At trial, the court held a hearing to determine whether the victim could testify. Finding that Autumn was too distressed to be sworn in, the State moved to allow Laura Bockting and the detective to recount the victim's statements to the jury. Under Nevada law, out-of-court statements made by a child under 10 years of age describing acts of sexual assault or physical abuse of the child may be admitted if the court finds that the child is unavailable or unable to testify and that "the time, content and circumstances of the statement provide sufficient circumstantial guarantees of trustworthiness." The court found sufficient evidence of reliability to admit the testimony.

After hearing the evidence, the jury found Bockting guilty of three counts of sexual assault on a minor under the age of 14, and the court imposed two consecutive life sentences and another concurrent life sentence.

=== Procedural history ===
Bockting appealed to the Nevada Supreme Court, alleging that by allowing the out-of-court statements to be read to the jury, the state had violated Bockting's confrontation clause rights under the Sixth Amendment. That Court held that the admission of the testimony was constitutional.

Bockting then filed a petition for a writ of habeas corpus with the United States District Court for the District of Nevada, making the same argument. The Court denied the petition, stating that Bockting was not entitled to relief under the habeas statute. Bockting appealed that decision to the United States Court of Appeals for the Ninth Circuit. While the appeal to the Ninth Circuit was pending, the Supreme Court issued its opinion in Crawford v. Washington, in which the Court held that testimony of witnesses absent from trial are admissible only where the declarant is unavailable, and only where the defendant has had a prior opportunity to cross-examine the witness. The Ninth Circuit held that Crawford applied retroactively, and reversed the lower court decision. The State appealed, and the Supreme Court granted certiorari.

→ TASK REQUIREMENTS: According to the passage about the Bockting case, how young must a child be for Nevada law to allow the child's out-of-court statements about sexual assault or physical abuse to be admitted?

→ THE DATA:
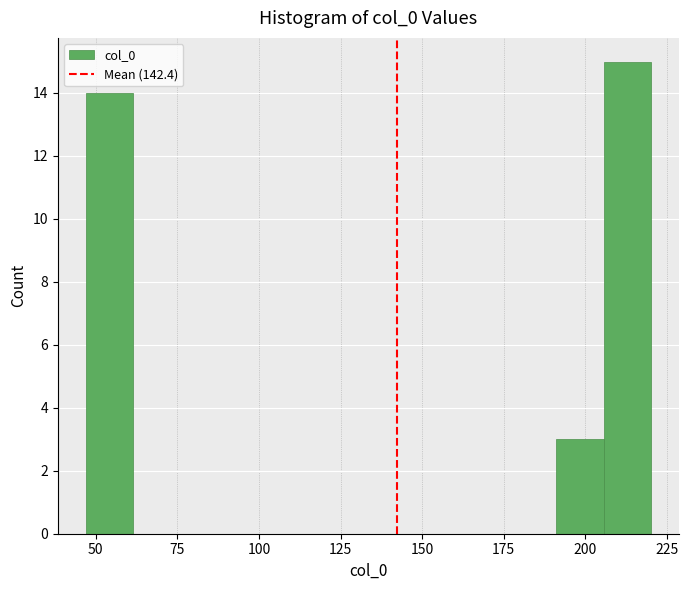

Around what value on the x-axis is the tallest bar? Give the approximate position of its centre, as read against the axis.

215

→ TASK OUTPUT: Under 10 years of age.